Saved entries
Content starts
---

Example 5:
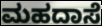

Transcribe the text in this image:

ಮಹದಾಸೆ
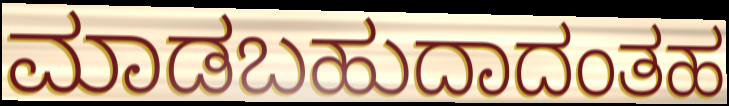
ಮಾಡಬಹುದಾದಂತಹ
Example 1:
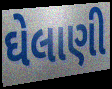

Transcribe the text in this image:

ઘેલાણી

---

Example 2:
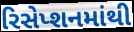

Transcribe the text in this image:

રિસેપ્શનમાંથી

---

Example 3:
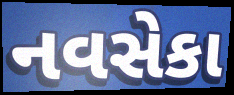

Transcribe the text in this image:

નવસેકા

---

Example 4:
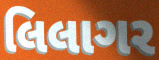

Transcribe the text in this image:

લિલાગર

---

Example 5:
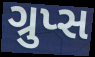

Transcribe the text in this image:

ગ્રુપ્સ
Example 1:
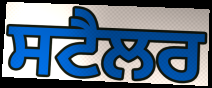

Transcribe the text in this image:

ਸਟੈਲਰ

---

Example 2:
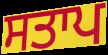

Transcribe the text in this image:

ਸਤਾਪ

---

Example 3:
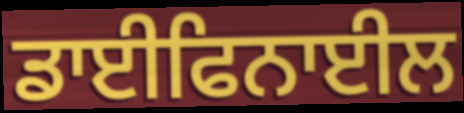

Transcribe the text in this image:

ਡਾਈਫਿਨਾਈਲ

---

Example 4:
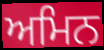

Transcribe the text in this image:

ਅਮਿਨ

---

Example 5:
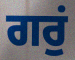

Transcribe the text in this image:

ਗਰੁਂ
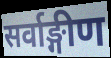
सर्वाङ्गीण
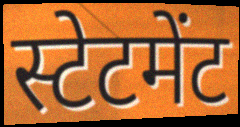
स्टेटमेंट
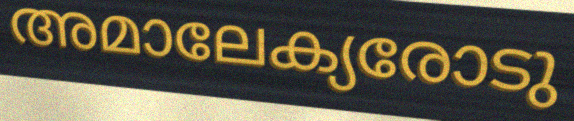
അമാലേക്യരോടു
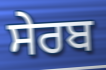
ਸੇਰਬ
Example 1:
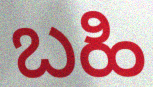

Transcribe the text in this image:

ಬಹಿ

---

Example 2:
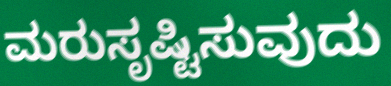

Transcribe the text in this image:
Content ends
- [Problem requirements] With the pictures omitted, print each line of the data above precisely as given.

- [Result of the task]
---

Example 5:

Transcribe the text in this image:

ಮಹದಾಸೆ
ಮಾಡಬಹುದಾದಂತಹ
Example 1:

Transcribe the text in this image:

ઘેલાણી

---

Example 2:

Transcribe the text in this image:

રિસેપ્શનમાંથી

---

Example 3:

Transcribe the text in this image:

નવસેકા

---

Example 4:

Transcribe the text in this image:

લિલાગર

---

Example 5:

Transcribe the text in this image:

ગ્રુપ્સ
Example 1:

Transcribe the text in this image:

ਸਟੈਲਰ

---

Example 2:

Transcribe the text in this image:

ਸਤਾਪ

---

Example 3:

Transcribe the text in this image:

ਡਾਈਫਿਨਾਈਲ

---

Example 4:

Transcribe the text in this image:

ਅਮਿਨ

---

Example 5:

Transcribe the text in this image:

ਗਰੁਂ
सर्वाङ्गीण
स्टेटमेंट
അമാലേക്യരോടു
ਸੇਰਬ
Example 1:

Transcribe the text in this image:

ಬಹಿ

---

Example 2:

Transcribe the text in this image:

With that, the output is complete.